GÖKMEN U. , Turker M.

JOURNAL OF THE FACULTY OF ENGINEERING AND ARCHITECTURE OF GAZI UNIVERSITY, cilt.29, sa.1, ss.165-174, 2014 (SCI İndekslerine Giren Dergi) identifier identifier

  • Yayın Türü: Makale / Tam Makale
  • Cilt numarası: 29 Konu: 1
  • Basım Tarihi: 2014
  • Dergi Adı: JOURNAL OF THE FACULTY OF ENGINEERING AND ARCHITECTURE OF GAZI UNIVERSITY
  • Sayfa Sayıları: ss.165-174

Özet

In this study, optimum rheological properties for powder injection molding (PIM) of IN718 powder, widely used in aerospace industry, were determined. The feedstocks were prepared 61, 63 and 65% (volume) powder loading rates with three different binding cures using Polypropylene as backbone binder. The mean particle size of used IN718 powder was 13.40 microns. Components used in the binding (Polyethylene Glycol, Paraffin Wax, Carnauba Wax, Stearic Acid and Polypropylene) were mixed for 30 minutes as dry in three dimensional mixer to prepare binder cures. Rheological properties of feedstock were characterized by using a capillary rheometer. In this experimental studies, shear stress (tau), shear rates (gamma) over dot, viscosity (eta), flow behavior index (n) and the flow activation energies (Ea) of feedstocks were determined depending on the temperature and pressure. Temperatures and pressure values of capillary rheometer changed 130-200 degrees C and 0.165-2.069 MPa, respectively. Shear stress (tau) of PIM feedstocks determined between 10.8-135.3 kPa.

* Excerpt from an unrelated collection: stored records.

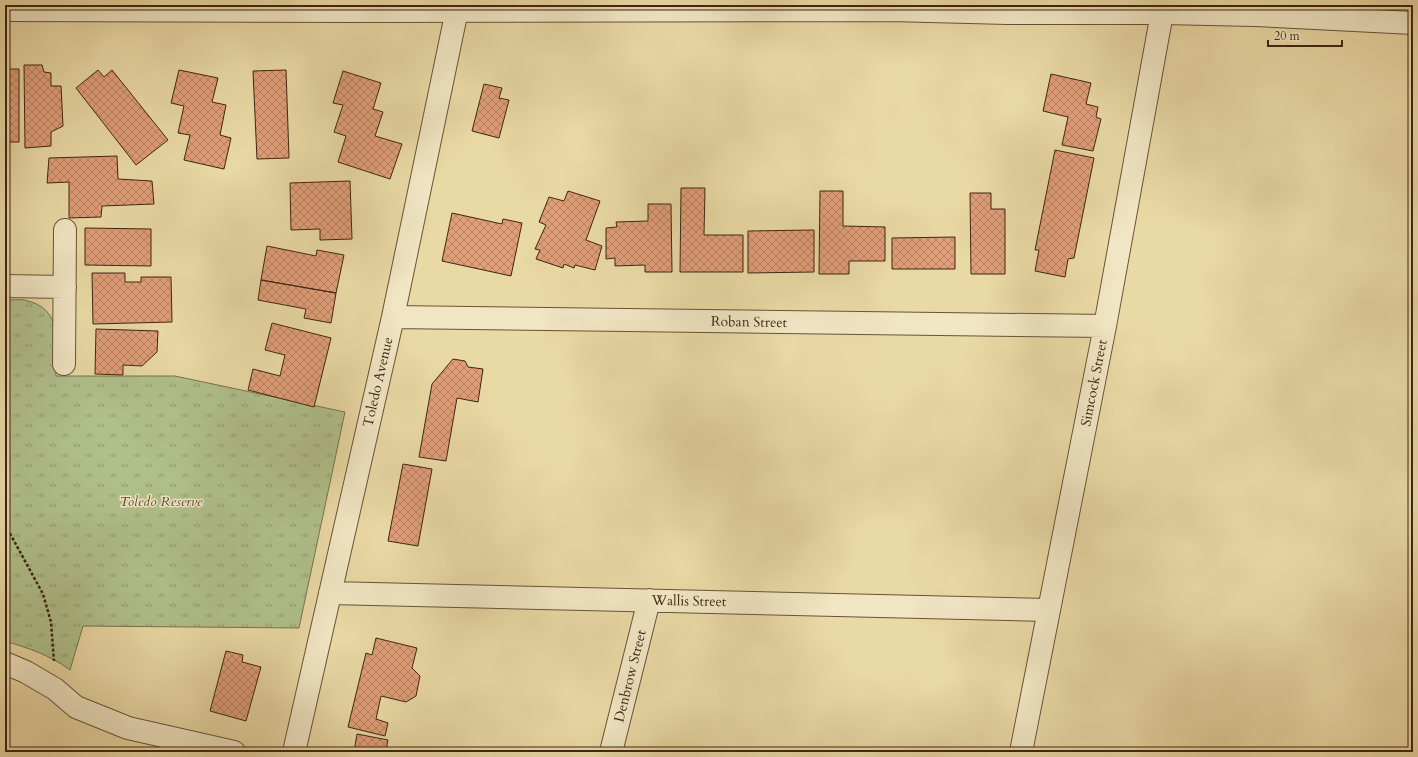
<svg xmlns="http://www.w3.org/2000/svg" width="1418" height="757" font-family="Cardo,serif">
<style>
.park{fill:url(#park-tufts);stroke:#78724f}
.building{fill:url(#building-cross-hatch);stroke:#3f2513}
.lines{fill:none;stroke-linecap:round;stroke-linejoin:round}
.minor-casing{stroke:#6a5238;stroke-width:24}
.tertiary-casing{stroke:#6a5238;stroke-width:24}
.path{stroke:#3f2513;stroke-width:2.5;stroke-dasharray:3 2;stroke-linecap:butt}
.minor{stroke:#f1e6c4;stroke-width:22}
.tertiary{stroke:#f1e6c4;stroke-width:22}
.labels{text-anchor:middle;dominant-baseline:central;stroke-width:3;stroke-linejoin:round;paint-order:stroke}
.street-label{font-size:14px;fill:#3f2513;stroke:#f1e6c4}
.park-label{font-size:14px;font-style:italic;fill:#5b4c31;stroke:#f1e6c4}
</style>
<defs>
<pattern id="park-tufts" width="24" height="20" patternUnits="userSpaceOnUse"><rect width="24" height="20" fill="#b0c08b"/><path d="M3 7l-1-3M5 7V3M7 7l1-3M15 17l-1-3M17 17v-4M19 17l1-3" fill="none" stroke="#919c70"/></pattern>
<pattern id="building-cross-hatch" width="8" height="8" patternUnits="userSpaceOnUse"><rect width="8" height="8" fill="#e09e79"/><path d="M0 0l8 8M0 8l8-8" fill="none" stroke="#b78162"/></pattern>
</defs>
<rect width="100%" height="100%" fill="#e9d9a5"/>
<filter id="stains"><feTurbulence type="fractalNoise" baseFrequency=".005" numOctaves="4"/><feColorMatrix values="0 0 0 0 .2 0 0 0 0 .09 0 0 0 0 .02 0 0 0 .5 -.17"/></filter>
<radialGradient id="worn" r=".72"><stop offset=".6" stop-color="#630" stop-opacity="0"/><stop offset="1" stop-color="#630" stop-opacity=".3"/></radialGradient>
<path class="park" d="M6,300C12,300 19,299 24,300C66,308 54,346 56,376H175L345,412L299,628L83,626L70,670C50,655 28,648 5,641Z"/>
<path class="building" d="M24,65H42L44,72L51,73V86H61L63,126L51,132V146L25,148Z
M5,69H19V142H5Z
M98,70L104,77L112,70L168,140L136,165L76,88Z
M179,70L218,78L212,102L226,105L220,135L231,138L224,169L184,160L190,135L178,133L184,106L171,103Z
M286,70L289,158L257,159L253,71Z
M343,71L381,83L373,109L383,112L375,136L402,144L390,179L338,162L346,136L334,132L343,105L333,103Z
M1051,74L1091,83L1086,104L1098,107L1096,117L1101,119L1093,151L1062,145L1068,117L1043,111Z
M484,84L502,88L499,98L509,100L499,138L472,131Z
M1055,150L1094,158L1074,258L1068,259L1065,277L1035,271L1039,250H1035Z
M117,156L118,179L152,181L154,204L102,206L101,217L69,218V182L47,183L49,158Z
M350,181L352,239L320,240V229L291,230L290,183Z
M681,188H705L704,235H743V272H680Z
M568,191L600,201L586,240L602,246L595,270L575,265L574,268L564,264L563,268L536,259L540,250L535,249L546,225L539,222L549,197L564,201Z
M820,191H843V226L885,227V261H849V274H819Z
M970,193H991V209H1005V274H971Z
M648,204H671L672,272H645V265L615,266V258L606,259V228L617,227L616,222L648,221Z
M452,213L502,224L503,219L522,223L511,276L442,261Z
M85,228L151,229V266L85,265Z
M814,230V272L748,273V231Z
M955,237V269H892V238Z
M267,246L316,256L317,250L344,255L336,293L261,280Z
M92,273H125V282H141V277H171L172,322L93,324Z
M261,280L336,293L331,323L304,318L306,309L258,300Z
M272,323L331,338L314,407L248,390L253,369L280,376L285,355L265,350Z
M96,329L158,331L157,352L142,366L123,365V375L95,374Z
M453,359L465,361L468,367L483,369L478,402L457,398L446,461L419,457L432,384Z
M403,464L432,469L418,546L388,541Z
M376,638L417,648L412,668L420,676L416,696L406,702L381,696L376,719L388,723L385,736L348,727L366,653L372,655Z
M226,651L243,655L242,662L261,667L246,721L210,711Z
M357,734L388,740L386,750L393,752H354Z"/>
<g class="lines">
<g class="minor-casing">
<path id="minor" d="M5,286L65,287
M393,317L1105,326
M64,364L65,230
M330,593L1048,610
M5,663L26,672L55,689L76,707L128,728L234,752
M294,752L393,317L457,10
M611,752L649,600
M1021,752L1105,326L1162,13"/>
</g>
<g class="tertiary-casing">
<path id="tertiary" d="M5,10L355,11L890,10L1008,13H1162L1256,15L1413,23"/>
</g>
<path class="path" d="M6,309L7,528L43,594L51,622L54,661"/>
<use href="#minor" class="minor"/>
<use href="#tertiary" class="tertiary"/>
</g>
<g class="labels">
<g class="street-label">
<text transform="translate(749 322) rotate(1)">Roban Street</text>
<text transform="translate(378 382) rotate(-77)">Toledo Avenue</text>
<text transform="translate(1094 383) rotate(-79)">Simcock Street</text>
<text transform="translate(689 601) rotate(1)">Wallis Street</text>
<text transform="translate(630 676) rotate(-76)">Denbrow Street</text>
</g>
<g class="park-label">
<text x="161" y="501">Toledo Reserve</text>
</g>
</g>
<rect width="1418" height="757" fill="none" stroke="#e9d9a5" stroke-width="20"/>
<rect x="6" y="6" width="1406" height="745" fill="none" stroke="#3f2513" stroke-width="2"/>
<rect x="10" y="10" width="1398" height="737" fill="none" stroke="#3f2513"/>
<path d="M1268 40v6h74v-6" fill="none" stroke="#3f2513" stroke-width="2"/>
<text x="1274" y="40" font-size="12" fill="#3f2513" stroke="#f1e6c4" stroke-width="3" paint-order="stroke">20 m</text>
<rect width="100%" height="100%" filter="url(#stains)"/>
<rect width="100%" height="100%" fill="url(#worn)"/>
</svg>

Apparent shear rates (gamma) over dot of PIM feedstocks were found to be 6.890-814.718 s(-1). Apparent viscosities of feedstocks were calculated within the range 55.349-1571.707 Pa.s depending on the temperature, binder formula, shear stress and shear rate. The flow behavior index (n) parameters for PIM feedstocks were determined to be less than 1. Effects of temperature onto apparent viscosities of feedstocks were also studied and flow activation energies under various shear stresses were determined within the range of 11.750-51.958 kJ/mol.